PITTSBURGH: Group plans 'unity event'

Episcopal News Service. September 4, 2008 [090408-03]

Mary Frances Schjonberg

A coalition of Episcopal clergy and laypeople plans a September 13 event which it says is meant to promote unity in the Diocese of Pittsburgh.

The event, "A Hopeful Future for the Episcopal Diocese of Pittsburgh: An Alternative Solution," will center on rejecting proposals that the diocesan leadership plans to use to remove the diocese from the Episcopal Church, according to a news release. Speakers will explain how continuity of the diocese as a judicatory of The Episcopal Church will be maintained irrespective of the outcome of the vote on "realignment" at the October 4 diocesan convention.
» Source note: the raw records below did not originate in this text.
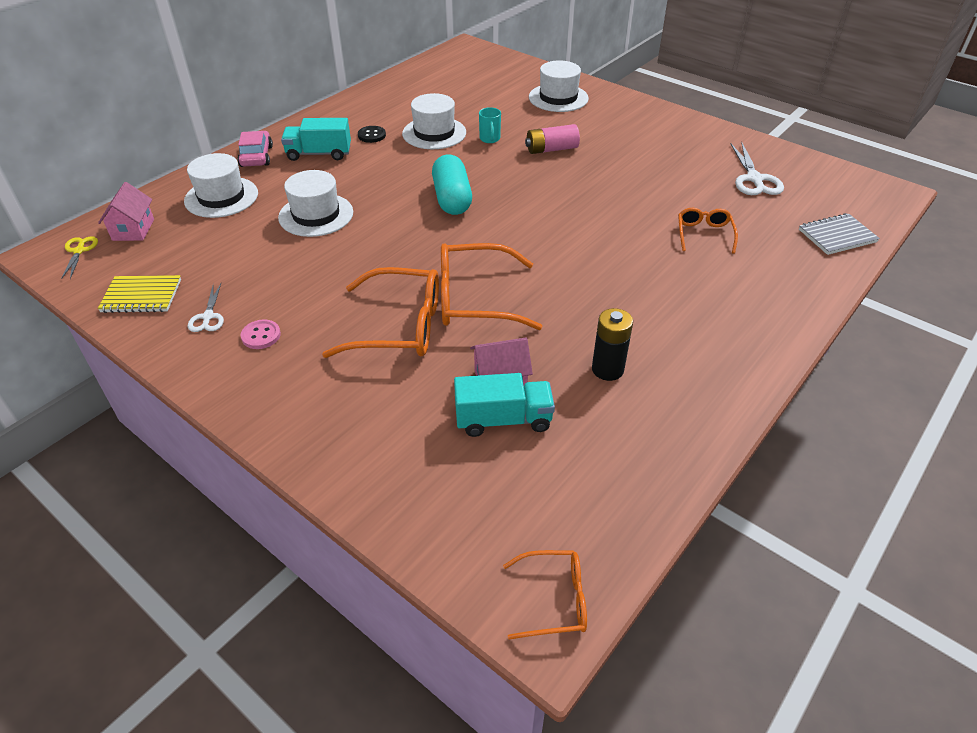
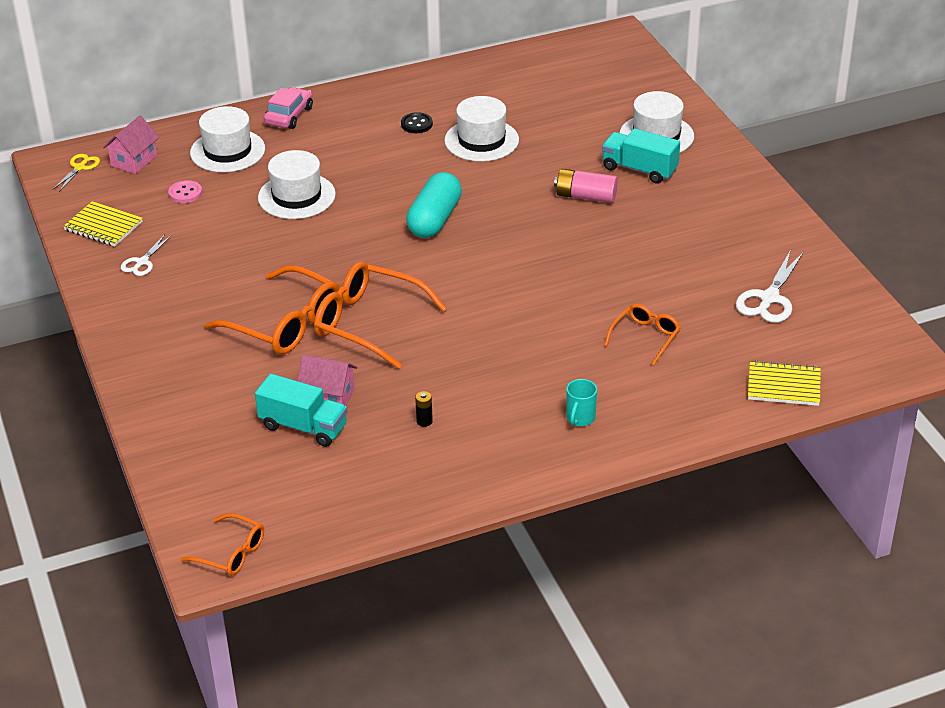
camera: 30 degrees right, 5 degrees down
(261, 335) = (171, 293): pink button -> pink button (185, 193)
(319, 154) = (349, 130): turquoise truck -> turquoise truck (639, 169)
(490, 139) = (532, 164): turquoise mug -> turquoise mug (580, 418)
(607, 369) = (424, 421): black battery -> black battery, size x0.51
(837, 236) = (783, 386): grey notebook -> yellow notebook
The event will be take place at St. Paul's Episcopal Church in Mount Lebanon, Pennsylvania, from 1 p.m. to 3 p.m. on Saturday, September 13, 2008. More information is available by calling St. Paul's at (412) 531-7153 or by visiting its Web site here.

The gathering is sponsored by Across the Aisle, a coalition that the news release says grew out of conversations among conservatives, moderates, and liberals of the diocese who believe that withdrawal from the Episcopal Church and realignment with a foreign Anglican province is "neither a proper nor a helpful response to the current controversies within the Episcopal Church." The group says it has Episcopalians from more than 29 congregations of the Pittsburgh diocese.

Across the Aisle has appointed a steering committee of six: the Rev. James Simons, rector of St. Michael's of the Valley, Ligonier; the Rev. Nancy Chalfant-Walker, rector of St. Stephen's, Wilkinsburg; Mr. Charles Jarrett, chancellor emeritus of the diocese; Joan Gundersen, Church of the Redeemer, Squirrel Hill; and Thomas Moore and Mary Roehrich, both of St. Andrew's, Highland Park.

At the diocese's annual convention the first weekend in October, delegates to the convention will be asked to make the diocese a member of the Argentina-based Anglican Province of the Southern Cone.

The convention will also vote on a resolution (Resolution Two) that would give parishes two years or more to make their by-laws reflect a realignment with the Southern Cone. That resolution also allows parishes "a season of discernment about whether to accept re-alignment or to petition to break their union with Convention" and asks that "charity and generosity continue to be embraced as virtues in diocesan life where matters of fidelity and direction profoundly divide us."

A third resolution would state, in part, that although the convention would adopt the Constitution and Canons of the Episcopal Church as advisory policies "until a more comprehensive set of Constitution and Canons can be developed and approved by the Diocese," the action "should in no way be interpreted to suggest that The Episcopal Church has any authority over the Diocese, any Parish of the Diocese, or any Clergy of the Diocese."

"We are making plans to assure continuity in the administration of the diocese," said Simons in the Across the Aisle news release. "It is with great sadness that we are undertaking these necessary preparations."

When Duncan called the annual convention for a month earlier than its traditional meeting time, he told the diocese that "the expressed threat of deposition of the diocesan bishop at a September meeting of the House of Bishops is the 'sufficient cause'" required by diocesan canon to make such a change.

The Episcopal Church's Title IV Review Committee has certified that Duncan has abandoned the communion of the Episcopal Church. Duncan denied that charge. Two of the three senior Episcopal Church diocesan bishops refused to give Presiding Bishop Katharine Jefferts Schori their canonically required consent to inhibit him, based on the certification, from the performance of any episcopal, ministerial or canonical acts until a final vote by the House of Bishops on whether or not Duncan should be deposed. Such an inhibition requires the consent of all three senior bishops.